Keith Johnson, Deseret News
WEST VALLEY CITY — Through the cell phone, the popping sounded like a light bulb exploding.
Then the phone on the other end seemed to hit plastic.
The engine was still running.
But there was no response.
The likely scenario, Rod Hernandez thought, was that his fiancee had just been in a crash, hit broadside because she was talking on the phone to him.
The horrific truth was yet to be revealed to him, that Tetyana Nikitina, whom he was going to marry Feb. 14, had been gunned down in her car as she was leaving the school where she worked.
For minutes, Rod Hernandez waited on the phone, not daring to hang up. He left the pork chops he had been cooking and began the drive to the Salt Lake CAP Head Start.
Through the phone, he began to hear sirens, then men talking — paramedics.
He was still on the phone when he arrived to find the area around Nikitina's car cordoned off by police tape.
"I found out she got shot," Rod Hernandez said.
Later, at the hospital, he learned Nikitina, 34, had died.
Unified Police officers arrested Nikitina's ex-mother-in-law, Mary Nance Hanson, 70, on investigation of murder.
Hanson is a concealed weapons permit holder, and her most recent address is in Taylorsville. Investigators found her car parked about a mile away from the crime scene, said Unified Police Lt. Don Hutson.
Police say Hanson fired several shots at Nikitina, then reloaded and fired several more rounds.
And for the past two days, Rod Hernandez has been left replaying his last hours with Nikitina.

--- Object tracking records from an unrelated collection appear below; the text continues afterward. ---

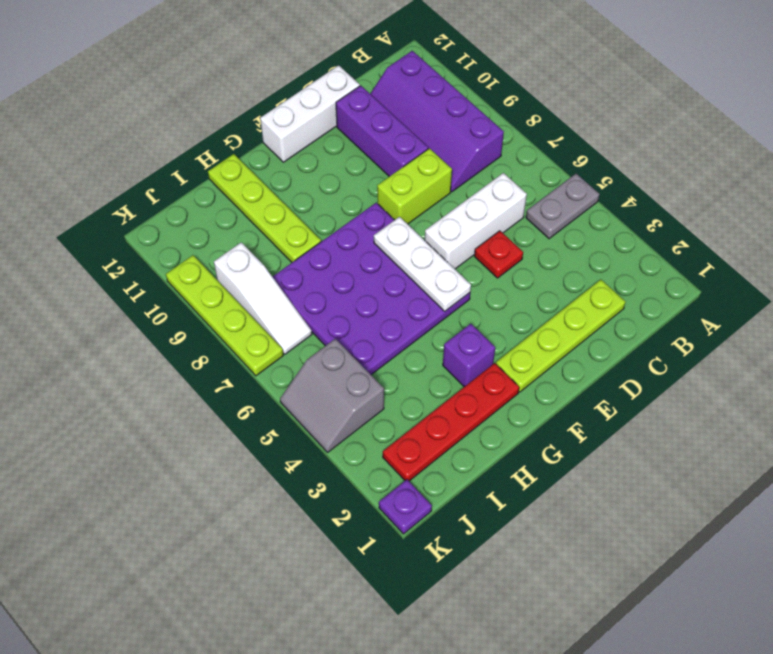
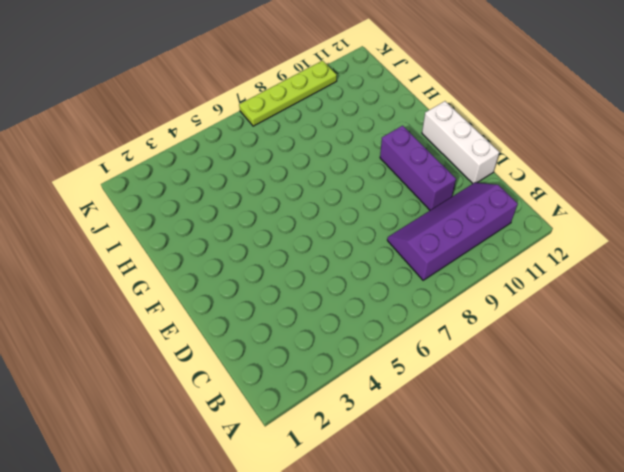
purple 1x3 brick [380,126,456,210] -> purple 1x3 brick turned to [336,86,428,177]
none -> grey 1x2 plate [526,174,600,239]
none -> lime 1x4 plate [496,280,626,392]
none -> white 1x3 brick [425,173,527,269]

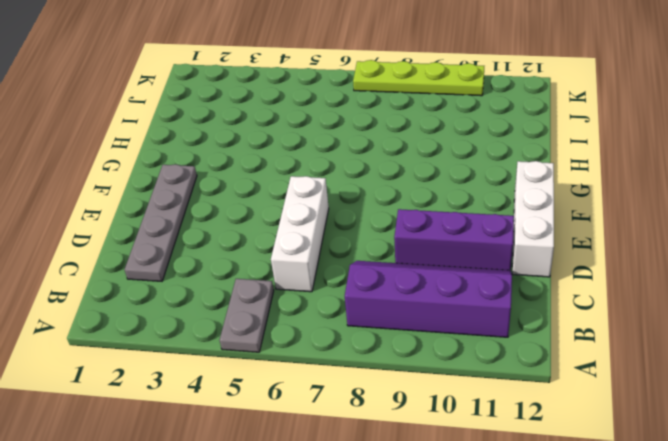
grey 1x4 plate [125,164,197,281] -> lime 1x4 plate [496,280,626,392]
none -> red 1x1 plate [474,231,523,278]
none -> lime 1x2 brick [377,148,452,224]
none -> purple 4x4 plate [273,203,470,375]

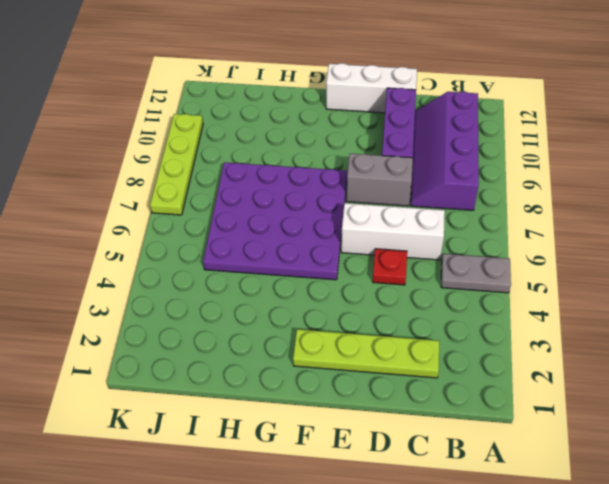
grey 1x2 brick [346,154,413,206] -> lime 1x2 brick [377,148,452,224]
none -> red 1x4 plate [383,363,519,481]
none -> purple 1x1 brick [443,324,495,387]
none -> lime 1x4 plate [208,154,321,262]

"When I woke up in the morning to go to work, I didn't want to go," he said. "She was there, and I was holding her. When I left, I just wanted her there so bad."
Then there was the phone call — that last one — at 3:27 p.m.
Originally, Rod Hernandez and Nikitina had planned to get married in May, but started getting antsy and moved the wedding up to Valentine's Day.
He now wishes he had married her sooner.
"I'm never going to meet another woman like that," he said.
Family members gathered at Hernandez's West Valley home Saturday to mourn Nikitina, who was known as Tanya.